WORK TASK: Continue the interview about film scores from its last sentence.

THE HUNTER starring Steve McQueen has 2 musical scores, one by you and one by Charles Bernstein. What went wrong?
When I first saw the film, I thought it was necessary to avoid the use of jazz with, for example, bongos in the chase sequences. I really didn't want to fall into that trap. After some thought, I proposed to the director, Buzz Kulik, the idea of a baroque score with trumpets in B flat. He accepted enthusiastically! The fugues and canons worked beautifully in the chase scenes through the city streets, while adding an unusual and original color. It was so unexpected that the producer rejected the music. For him, it wasn't traditional enough and, no doubt, too European in sensibility! After lengthy legal battles, I managed to get my music retained for the film's release, but only in the United States. As for the rest of the world, Charles Bernstein was chosen to compose another score.

You had the opportunity to write the music for a James Bond film. NEVER SAY NEVER AGAIN. How did you manage to distinguish yourself from John Barry's work?

THE DATA:

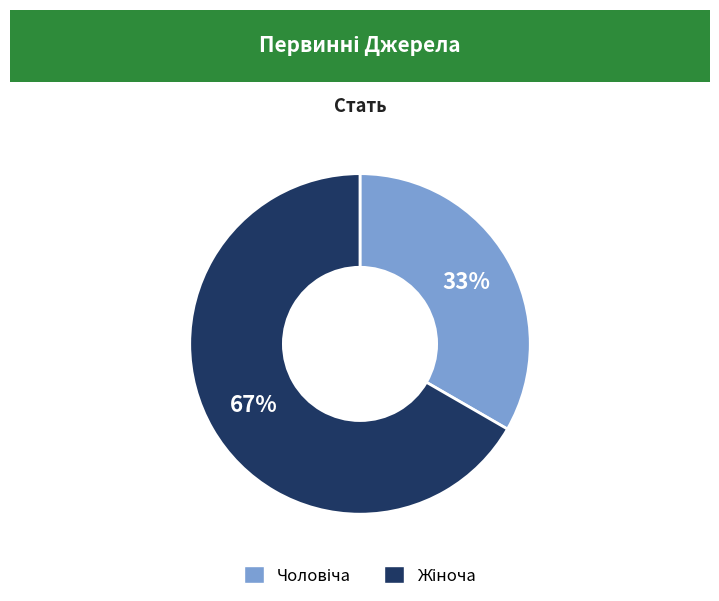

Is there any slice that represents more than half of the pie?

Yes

ANSWER SECTION:
The adventure of NEVER SAY NEVER AGAIN began in London, where I had just finished recording with Barbra Streisand for YENTL. Once again, it was a film with a long and exciting journey, from which I was really exhausted. Then Sean Connery called me. I knew him a little bit, and we got to know each other very quickly. He said to me: "I've chosen you to write the music for my new film. Would you be willing to take part? " "Yes, but what's it about?" He replied, "A new James Bond film!" I was surprised and happy: I was going to be able to add a Bond film to my filmography! What helped me with NEVER SAY NEVER AGAIN was the film's deliberate distancing, constantly verging on self-parody. I could come up with an unconventional score because the film itself was different from other James Bond films. In general, their music tends to be string-based, with somewhat troubled atmospheres. I decided to work in a different direction, composing a more rhythmic score based on percussion and brass. I also got my trumpeter friend Herb Alpert and his wife, Lani Hall, to join me on the title track, with lyrics by the Bergmans. For me, NEVER SAY NEVER AGAIN was a fun and playful experience... Because life is terribly fun if you get the chance to explore very different worlds. (...)

What state of mind are you in when you first see the film?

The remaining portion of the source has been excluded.